Tips on Crowdfunding and Promoting Your Film via Social Media

Posted on October 12, 2017

Your Project is Made Real
Launching a campaign brings it into the world. It doesn’t just exist in your head anymore, and you become accountable to supporters, backers, and the reality you’ve created to step into.

You Build and Deepen your Community
A Kickstarter campaign broadens and deeps the dialogue with any pre-existing audience; it allows you to build upon it to reach more people.

You Understand your Audience
Every campaign has a dashboard that allows you to gather metrics about your audience. Where are they? Which websites are they coming from? This also helps you steer your campaign. You might spend a lot of time getting celebrities to tweet, but the metrics may then show you that the majority of backers are being driven to your page by your own Facebook posts.

You Meet the Press
A lot of Kickstarter campaigns will get press, which Cook said is important for some, but for others it doesn’t lead to that many backers. She added, “But it’s a very good experience and helpful thing to explore: how are you pitching this film? What is your angle? What is it about your film that is going to pique the interest of a particular publication, online or otherwise?” Sometimes press outreach doesn’t move the dial on dollars pledged, but it establishes visibility and relationships with journalists, who you can go back to them later upon release.

You Meet the Industry
Festival programmers and others will check the curated sections of crowdfunding pages to see what’s in the pipeline and what others are supporting and recommending. It’s a great way to put yourself in front of a wide range of industry. Kickstarter also has a newsletter that they send out to industry that highlights projects they’re excited about.
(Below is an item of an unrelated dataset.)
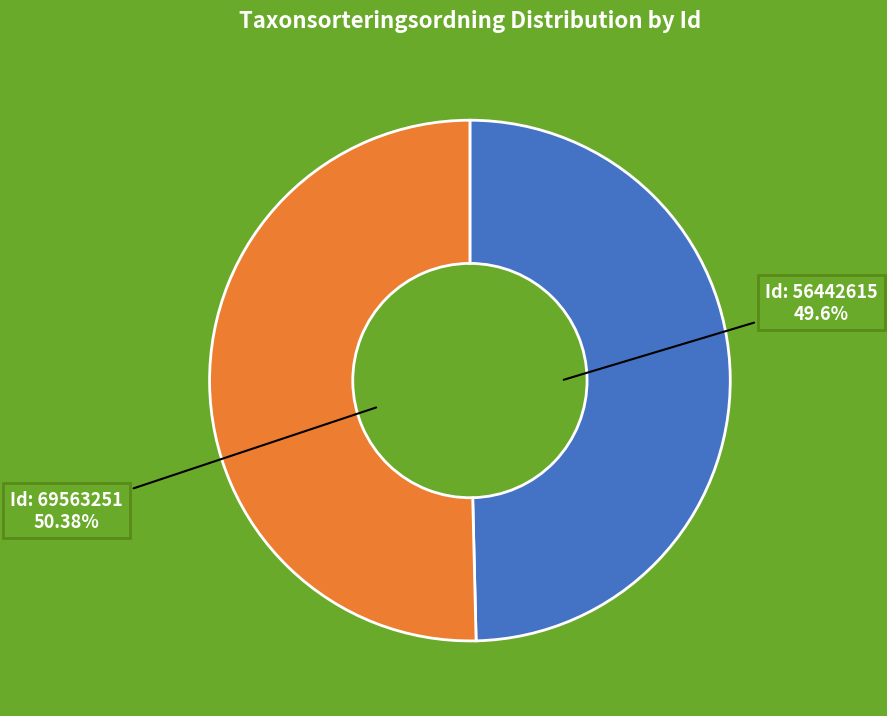

Does any single category account for the majority?

Yes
You Make it More than a Film
Offer creative and interesting rewards is a way of deepening the audience’s relationship with the story.

You Build a Home for your Film
The page freezes at the end of the campaign, but with the Spotlight feature, successful campaigns can update the landing page. You can update it with the film’s current progress, screenings, or even add a link to where to donate next.

You Share your Process
The project update page allows you to make a timeline/blog where all the different posts can be seen. The documentary I Am Big Bird, about Oscar the Grouch and Big Bird puppeteer/performer Caroll Spinney, used the page to more fully bring people into the process. They updated people with everything that was going on, from finishing the film, interesting anecdotes about things happening with the puppets or Spinney, news on finishing the awards and getting them out, and finally an update on the premiere.

Here are some do’s and don’ts:

• Create pages dedicated entirely to your project.
• View social media as a community and engage in two-way communication.
• Establish a voice — pick a personality or tone.
• Once you establish your handle and hashtag, put them everywhere: call-sheets, postcards, newsletters, email signatures.
• Consider using an eye-catching title treatment as your profile pic, and your cover photo image should represent your film.
• Keep it fresh with updates, but also spread out your assets over time.
• Join the conversation. Like and follow filmmakers, press, festivals. Communicate with people and issues related to your film.
• Take your time: spelling counts. Your social media represents you, so craft your words.
• Create an account on When you share links, use this to shorten them. It allows you to track opens and see what content your fans respond to best.

• Don’t annoying or snarky.
• Don’t brag.
• Don’t just talk about your film. In addition to sharing photos, stills, screen grabs, on-set candids, videos, deleted scenes, interview excerpts, and clips, also set up Google alerts and share relevant articles of interest, which could be about the subject of your film or the people in it or related topics. You want your page to be a resource for people interested in the subject.
• Don’t be lazy. Don’t set up automatic cross posting between social platforms. You don’t want people to have to do an extra click, and handles and hashtags don’t always translate.
• Don’t forget about updating bios — keep track of how your audience can find you on other platforms, and change all bios to reflect changes/announcements.
• Don’t spend too much time agonizing over posts: say what you have to say, spellcheck it, and send it out.